California has already done that adaption. While there was mild outrage I don’t think there were many impacts of any significance. Our law was simple - none regardless of source or production method. But I think it’s as dumb as taking the animals out of the circuses... there must be more important causes and a better way to protect animal rights.


----------



## brianshaw (Dec 18, 2010)

chefross said:


> I also read that. It may affect over 1,000 restaurants in NYC alone.
> If PETA gets its way, what's next?


I suspect what's next is an influx of "impossible " products into every conceivable market.


----------



## chefwriter (Oct 31, 2012)

Note that the ban is in the five boroughs of NY City, not the entire state. New Jersey and Pennsylvania are also close by and have no ban. I realize the City restaurants are the main buyer for Foie Gras but others nearby may now have more reason to put it on the menu. Given other problems specific to NYC, it may not be the answer for every restaurant but some may simply relocate, 
This ban also does not take effect for three years. I suspect by that time everyone will have sorted out the challenges and you'll still be able to get it.


----------



## phaedrus (Dec 23, 2004)

I suppose life goes on. It may get to the point where foie gras is looked at like we look at Ortolan.


----------



## sgsvirgil (Mar 1, 2017)

Historically speaking, banning ingredients used by commercial kitchens in large city centers tends to create a black market for those products; the size of which is typically determined by the product and its popularity/demand. Fois gras is quite popular in the world of fine dining, especially in NYC. I think this could create a rather sizeable black market.
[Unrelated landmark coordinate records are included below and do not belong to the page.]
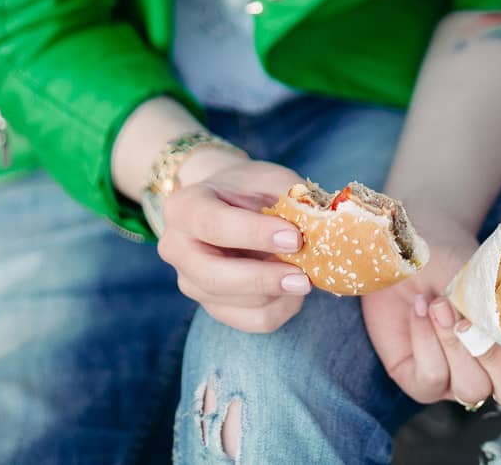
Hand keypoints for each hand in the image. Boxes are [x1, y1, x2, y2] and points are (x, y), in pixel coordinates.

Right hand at [157, 157, 312, 333]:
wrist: (225, 202)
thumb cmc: (250, 188)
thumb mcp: (269, 179)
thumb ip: (291, 199)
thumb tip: (324, 226)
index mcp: (184, 207)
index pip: (214, 225)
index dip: (255, 234)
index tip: (294, 238)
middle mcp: (176, 248)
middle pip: (212, 275)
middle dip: (262, 280)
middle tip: (303, 277)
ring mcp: (190, 281)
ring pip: (233, 303)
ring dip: (277, 295)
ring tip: (306, 277)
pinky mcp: (212, 305)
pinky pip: (249, 321)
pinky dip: (279, 310)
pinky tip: (296, 292)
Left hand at [362, 215, 500, 411]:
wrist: (412, 252)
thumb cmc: (460, 262)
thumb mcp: (498, 275)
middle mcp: (499, 371)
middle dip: (500, 360)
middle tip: (475, 322)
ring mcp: (461, 381)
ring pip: (473, 389)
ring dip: (455, 342)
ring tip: (440, 303)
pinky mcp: (423, 383)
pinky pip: (432, 379)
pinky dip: (428, 340)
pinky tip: (421, 309)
Black markets and commercial kitchens have never been an award winning combination. 

Governance by banning things has never worked out for the better once in human history. Reason #787 why I left New York.


----------



## Seoul Food (Sep 17, 2018)

This will probably just end up like the super sized soda ban. NY, especially the city should focus on things like high taxes and crumbling infrastructure but the people in charge will do this and pat themselves on the back. 
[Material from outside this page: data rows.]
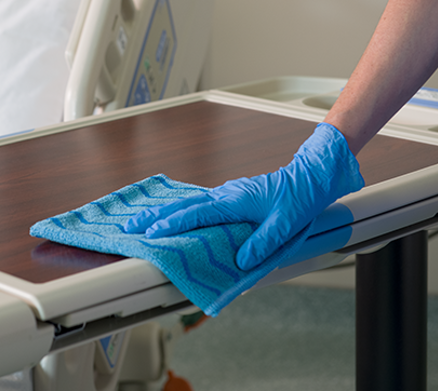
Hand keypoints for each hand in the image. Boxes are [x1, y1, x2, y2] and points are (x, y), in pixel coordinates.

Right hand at [124, 123, 364, 269]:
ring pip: (187, 203)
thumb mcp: (285, 225)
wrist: (308, 176)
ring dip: (162, 213)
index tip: (152, 232)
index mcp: (234, 201)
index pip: (196, 213)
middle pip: (182, 205)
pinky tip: (171, 216)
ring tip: (141, 222)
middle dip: (154, 216)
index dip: (172, 223)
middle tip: (130, 225)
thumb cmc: (298, 198)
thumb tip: (240, 261)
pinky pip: (196, 203)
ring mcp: (225, 194)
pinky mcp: (228, 197)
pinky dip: (178, 210)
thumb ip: (262, 243)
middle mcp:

I find it laughable that a lot of times people will put more emphasis in how our food feels but not our fellow beings.


----------



## chefross (May 5, 2010)

What about countless other weird and crazy things man does with animals? My G-D what's next, oysters and clams because we murder them when we open them? How about Balut? Will we not be able to plunge a living lobster into a pot of boiling water any more? Where can this go?


----------



## cheflayne (Aug 21, 2004)

Just because I can't hear them, doesn't mean that baby carrots don't scream when they are pulled out of the ground.


----------



## mike9 (Jul 13, 2012)

You ought be able to purchase on line like from D'artagnan. I wonder if this bill was put forward by the same A-holes that tried to eliminate "games of chance" AKA raffles for NFP PS organizations and also "fishing derby's" for kids and club hunts? Damn down state so called "do gooders" trying to impact the rest of the state with their "concerns" OK don't get me started . . . LOL.


----------